CLANCY OVERELL | Editor | CONTACT
Whispers coming out of Parliament House today suggest that Prime Minister Albanese will be setting the date for the 2025 Federal Election tomorrow.
This is the news that both journalists and the Federal Opposition have been waiting for, as Parliament pauses and the campaign begins.
The PM has dragged this announcement out for months, and it’s caused significant damage to the Liberal Party who appear to have lost all the momentum they had built in a hope that they’d be already be campaigning by now.
But now it looks like they are set to run out of money halfway through the campaign, and will need to instead rely on Peter Dutton’s charm to cut through the news cycle.
Worse still, Albanese’s unofficial announcement today means that nobody is listening to the Coalition’s reply to Treasurer Jim Chalmers’s 2025 Federal Budget – which was delivered to the nation on Tuesday.
So with zero policies to their name, and a leader who continues to put his foot in it, the Liberal Party are now heading into a lengthy election campaign blind.
Aside from the odd culture war, nobody knows what the Opposition plan on doing if they were to take power – other than banning Aboriginal flags from press conferences and holding a referendum to deport dual-citizens.
- - - - - - -
Given exercise 1
In the records, reproduce the stretch from the line containing "table_cell € 54.242 [556, 605, 777, 631]" through the line containing "table_cell doelgroeppeuters 4 dagdelen [777, 208, 1152, 234]", swapping "dagdelen" for "uren" and leaving everything else unchanged.
Given exercise 2
Continue the article on the 2025 federal election announcement, starting after its last sentence.
The records that follow have no connection to the election article.
- - - - - - -
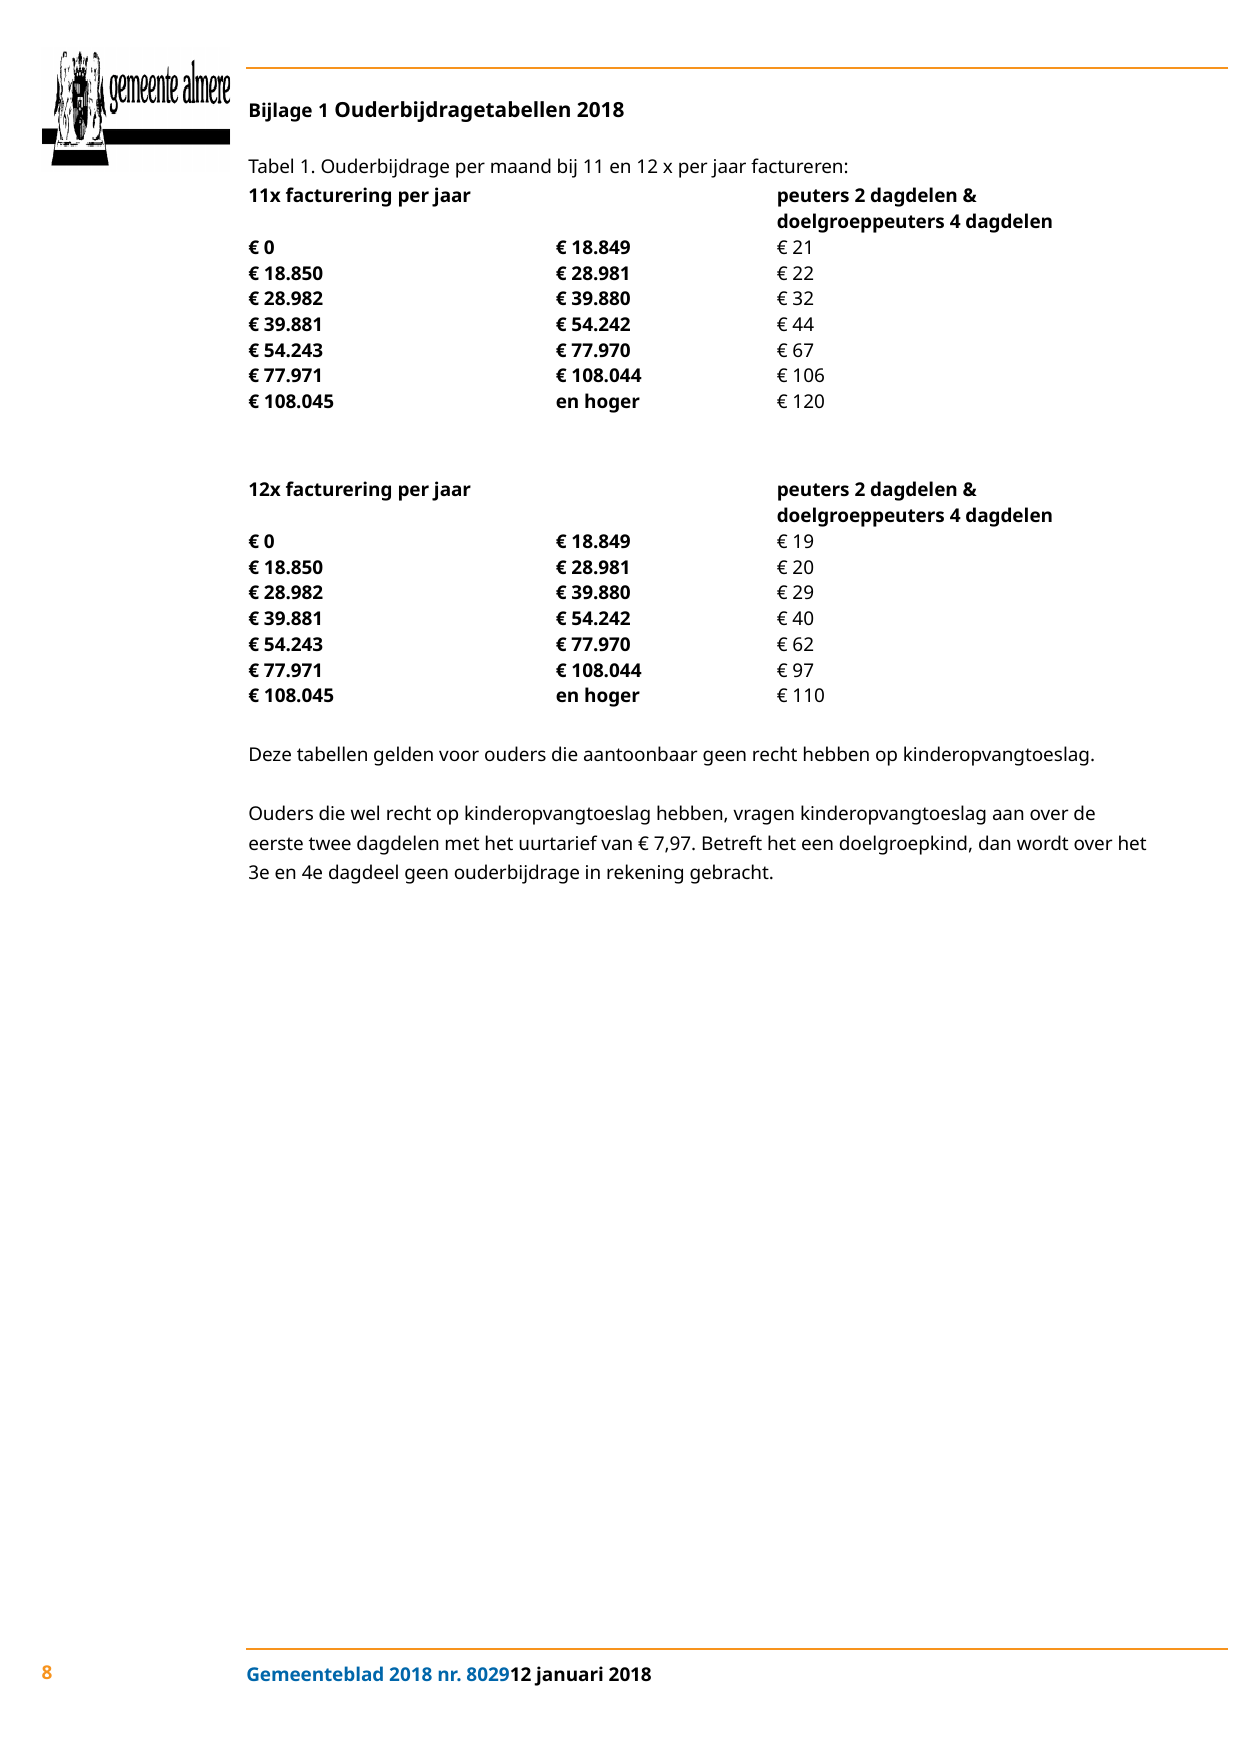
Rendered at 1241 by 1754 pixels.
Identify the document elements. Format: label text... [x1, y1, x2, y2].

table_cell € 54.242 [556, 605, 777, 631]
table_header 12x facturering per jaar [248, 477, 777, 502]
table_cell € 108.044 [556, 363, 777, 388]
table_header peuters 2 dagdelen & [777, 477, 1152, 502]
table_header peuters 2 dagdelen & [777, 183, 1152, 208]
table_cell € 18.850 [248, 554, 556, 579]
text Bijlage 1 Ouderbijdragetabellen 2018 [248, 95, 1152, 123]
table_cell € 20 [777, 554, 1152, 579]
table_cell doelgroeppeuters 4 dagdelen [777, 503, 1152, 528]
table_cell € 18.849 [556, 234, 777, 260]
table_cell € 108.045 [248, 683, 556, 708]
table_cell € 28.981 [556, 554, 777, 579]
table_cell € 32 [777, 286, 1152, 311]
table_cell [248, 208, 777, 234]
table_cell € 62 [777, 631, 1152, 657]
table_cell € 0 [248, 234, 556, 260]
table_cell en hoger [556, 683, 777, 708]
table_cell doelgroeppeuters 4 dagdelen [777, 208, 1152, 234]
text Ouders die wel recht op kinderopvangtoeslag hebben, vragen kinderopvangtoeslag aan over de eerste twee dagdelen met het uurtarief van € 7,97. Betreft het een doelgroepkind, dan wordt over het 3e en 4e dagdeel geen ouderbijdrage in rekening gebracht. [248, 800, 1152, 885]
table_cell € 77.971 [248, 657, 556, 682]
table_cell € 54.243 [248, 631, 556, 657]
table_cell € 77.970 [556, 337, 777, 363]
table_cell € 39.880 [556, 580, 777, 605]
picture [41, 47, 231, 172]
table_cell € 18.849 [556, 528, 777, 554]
- - - - - - -
Exercise answer 1
table_cell € 54.242 [556, 605, 777, 631]
table_header 12x facturering per jaar [248, 477, 777, 502]
table_cell € 108.044 [556, 363, 777, 388]
table_header peuters 2 uren & [777, 477, 1152, 502]
table_header peuters 2 uren & [777, 183, 1152, 208]
table_cell € 18.850 [248, 554, 556, 579]
text Bijlage 1 Ouderbijdragetabellen 2018 [248, 95, 1152, 123]
table_cell € 20 [777, 554, 1152, 579]
table_cell doelgroeppeuters 4 uren [777, 503, 1152, 528]
table_cell € 18.849 [556, 234, 777, 260]
table_cell € 108.045 [248, 683, 556, 708]
table_cell € 28.981 [556, 554, 777, 579]
table_cell € 32 [777, 286, 1152, 311]
table_cell [248, 208, 777, 234]
table_cell € 62 [777, 631, 1152, 657]
table_cell € 0 [248, 234, 556, 260]
table_cell en hoger [556, 683, 777, 708]
table_cell doelgroeppeuters 4 uren [777, 208, 1152, 234]

Exercise answer 2
Even their own ministers are now leaking that they do not have any idea what Dutton plans to campaign on. The nuclear power plan does not feel like a genuine pitch because Shadow Treasurer Angus Taylor has not yet been able to reveal the costs of the 50-year project.
It will be hard to win over the swinging Labor seats without any policies, let alone keep their blue-ribbon seats safe from extremely well-funded Independent challengers.
However, there is one proposed policy that looks like it has cut through with voters: Tax-free long lunches for corporate bosses.
“Now we are talking!” says local forever renter, Blayne Rocksmith (35, panel beater)
“Finally someone thinking outside the box” says his wife, Dijana (33, nurse).
“Our number one concerns are obviously the fact that we will never afford a home on two incomes in the outer suburbs”
“Or the fact that it costs us $500 a week to have two kids in childcare so that we can work”
But Blayne says after those major concerns, he wants a Federal Government that lets corporate bosses spend 5 hours in a boozy restaurant as a tax write-off.
“I gotta give it to the Libs. They really understand what it’s like for working families like us”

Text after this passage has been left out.